SQA exam results 2020: Nicola Sturgeon apologises with Scottish Government plan to be announced by John Swinney

Nicola Sturgeon has said that she is "sorry" and admitted that the Scottish Government "did not get this right" in response to the protests surrounding the SQA exam results for pupils this year.

Speaking at the daily government briefing this afternoon, the First Minister noted that the Government "took decisions that we thought on balance were the right ones and we took them with the very best of intentions" amid what is a "very difficult and unprecedented situation".

But in attempting to make sure that the "grades young people got were as valid as those they would have got in any other year" it "perhaps led us to think too much about the overall system and not enough about the individual pupil", she admitted.

As a result, "too many students feel that they lost out on grades that they should have had... and also that has happened as a result of not of anything they have done but because of a statistical model or an algorithm and in addition that burden has not fallen equally across our society".

To which Ms Sturgeon noted, "so despite our best intentions I do acknowledge that we did not get this right and I am sorry for that".

The First Minister also noted that she and the Scottish Government "are determined to acknowledge that and to put it right".

She said: "There are of course deeper questions that we will need to resolve for the longer term about the impact of exams on the attainment gap and on the difference between exams and teacher judgement but the most immediate challenge is to resolve the grades awarded to pupils this year.

"Let me be clear that we will not expect every student who has been downgraded to appeal.

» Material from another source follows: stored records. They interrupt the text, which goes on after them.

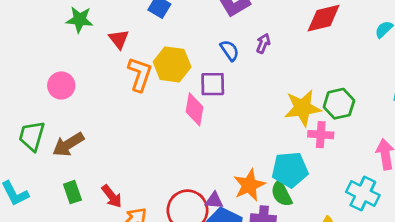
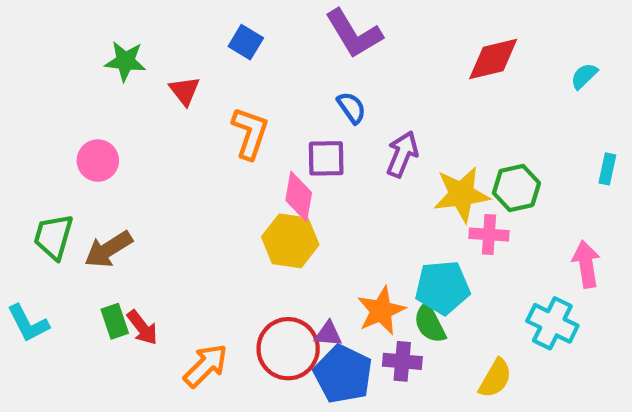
purple arrow: (263, 43) -> (402, 154), moved, size x1.5
yellow hexagon: (172, 64) -> (290, 241), moved
orange L-shape: (140, 74) -> (250, 133), moved
red arrow: (112, 196) -> (142, 328), moved

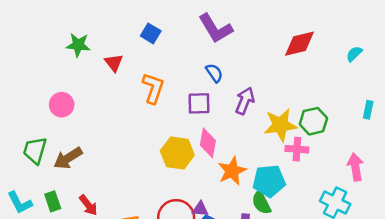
pink diamond: (299, 196) -> (208, 143), moved
orange star: (381, 311) -> (232, 171), moved
green rectangle: (115, 321) -> (53, 201), moved

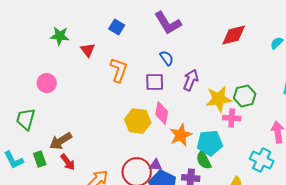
brown arrow: (68, 158) -> (61, 141), moved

This situation is not the fault of students and so it should not be on the students to fix it. That's on us.

"And we will set out tomorrow exactly how we intend to do that".

Education Secretary John Swinney will make a statement in Parliament tomorrow about the steps the Scottish Government intend to take to address concerns about this years results.

And Ms Sturgeon finished by confirming that "at the heart we will be taking step to ensure that every young person gets a grade that recognises the work they have done."